Decisão judicial determina que pedágio só voltará quando exigências do contrato forem comprovadas

Nesta quinta‑feira (29/01/2026), a Justiça Federal determinou a suspensão imediata da cobrança de pedágio na BR‑364, no trecho que liga Porto Velho a Vilhena (RO). A decisão atende a ações civis públicas movidas pelo partido União Brasil, pela Associação dos Produtores de Soja e Milho de Rondônia (Aprosoja‑RO) e pela Associação Brasileira das Indústrias de Óleos Vegetais (Abiove).

Segundo o entendimento judicial, a concessionária responsável pela rodovia não comprovou adequadamente a realização das obras iniciais previstas no contrato de concessão, condição essencial para iniciar a cobrança dos pedágios. O contrato estabelecia que somente após a recuperação do pavimento, melhoria da sinalização e implantação de medidas de segurança — com prazo estimado entre 12 e 24 meses — o pedágio poderia ser cobrado. No entanto, a empresa afirmou ter concluído todas as obrigações em apenas dois meses, algo considerado insuficiente pela Justiça.

Outro ponto que pesou na decisão foi a fiscalização da Agência Nacional de Transportes Terrestres (ANTT). A vistoria técnica teria analisado apenas trechos pontuais da rodovia, representando cerca de 2% dos mais de 680 quilômetros concedidos, quando o contrato exigia medições técnicas ao longo de 100% da extensão da estrada.

A Justiça também questionou a implantação antecipada do sistema Free Flow, que substitui as tradicionais praças físicas de pedágio por pórticos eletrônicos que leem placas ou tags dos veículos. Esse modelo, segundo o contrato, só deveria ser avaliado após alguns anos de concessão, mas começou a ser utilizado em 2025.

Com a determinação judicial, a cobrança de pedágio ficará suspensa até que a concessionária comprove, de forma adequada, que a rodovia atende a todos os padrões de segurança e execução previstos em contrato.

Posicionamento da concessionária

Em nota, a Concessionária Nova 364 informou que ainda não foi oficialmente notificada sobre a decisão judicial. A empresa afirmou que, desde que assumiu o trecho entre Vilhena e Porto Velho, vem cumprindo as regras contratuais e prestando contas regularmente à ANTT.

A concessionária destacou ainda o compromisso com a legalidade, com a transparência e com a melhoria contínua da rodovia, garantindo qualidade nos serviços oferecidos aos usuários. Segundo a empresa, foram investidos mais de R$ 360 milhões em obras de manutenção, segurança viária e serviços operacionais desde o início da concessão.

Reação das entidades

A Aprosoja‑RO e a Abiove reforçaram que não são contrárias à concessão da rodovia nem aos investimentos em infraestrutura. O que motivou a ação, segundo o consultor de relações governamentais da Aprosoja‑RO, Tiago Rocha, foi a forma como as mudanças no contrato foram conduzidas, com a antecipação da cobrança de pedágio em quase seis meses em relação ao cronograma original do final de 2025.

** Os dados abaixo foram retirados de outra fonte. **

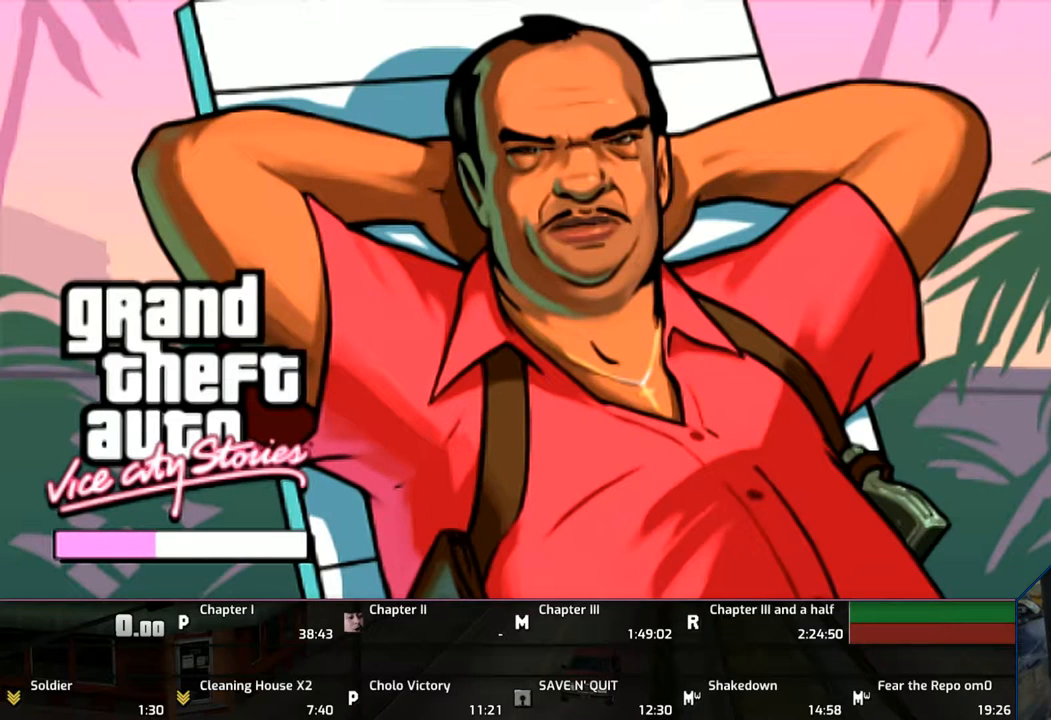
{"buttons": [], "left_stick": "center", "right_stick": "center", "events": [[183, "CROSS", "down"], [283, "CROSS", "up"], [383, "CROSS", "down"], [483, "CROSS", "up"]]}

Rocha explicou que a antecipação da tarifa traz impactos ao planejamento do agronegócio, que trabalha com contratos de venda, frete e financiamentos organizados com meses de antecedência. A introdução de um custo extra, sem aviso prévio e sem tempo para adaptação, geraria insegurança e prejuízos para produtores rurais.

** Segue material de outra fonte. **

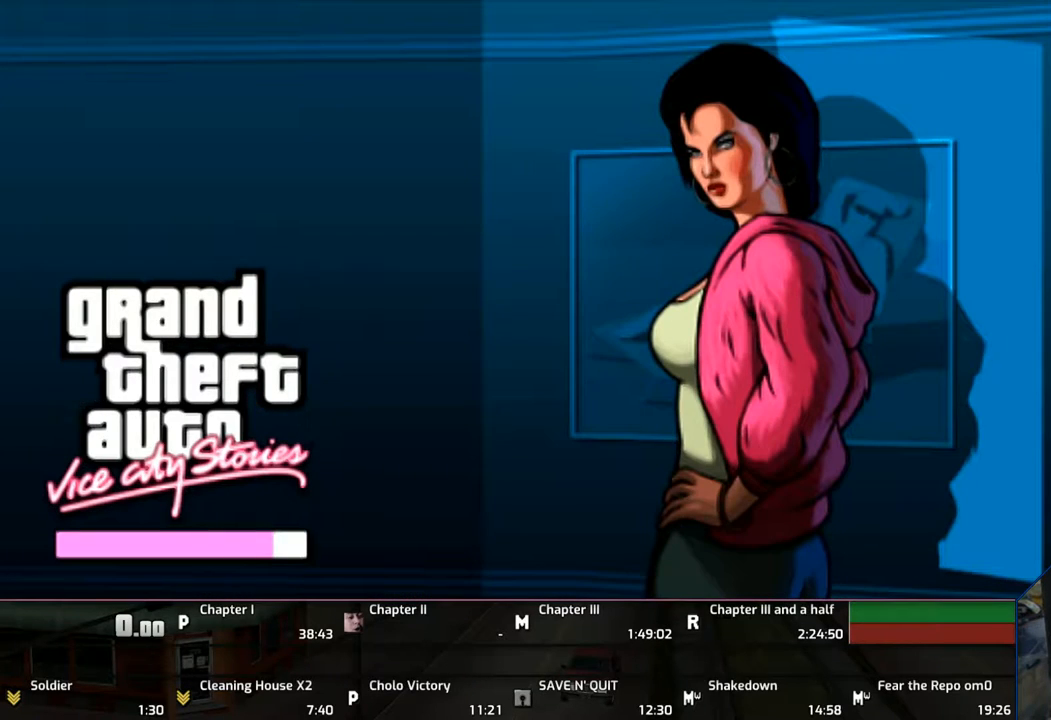
{"buttons": ["CROSS"], "left_stick": "center", "right_stick": "center", "events": [[83, "CROSS", "down"], [183, "CROSS", "up"], [283, "CROSS", "down"], [383, "CROSS", "up"], [417, "CROSS", "down"]]}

“A entidade não é contra concessões nem contra investimentos em infraestrutura. O problema é a forma como esse processo foi conduzido. Tudo isso aconteceu sem previsibilidade, sem transparência adequada e sem tempo suficiente para que a sociedade pudesse avaliar, compreender e exercer o seu papel de fiscalização”, afirmou Tiago Rocha.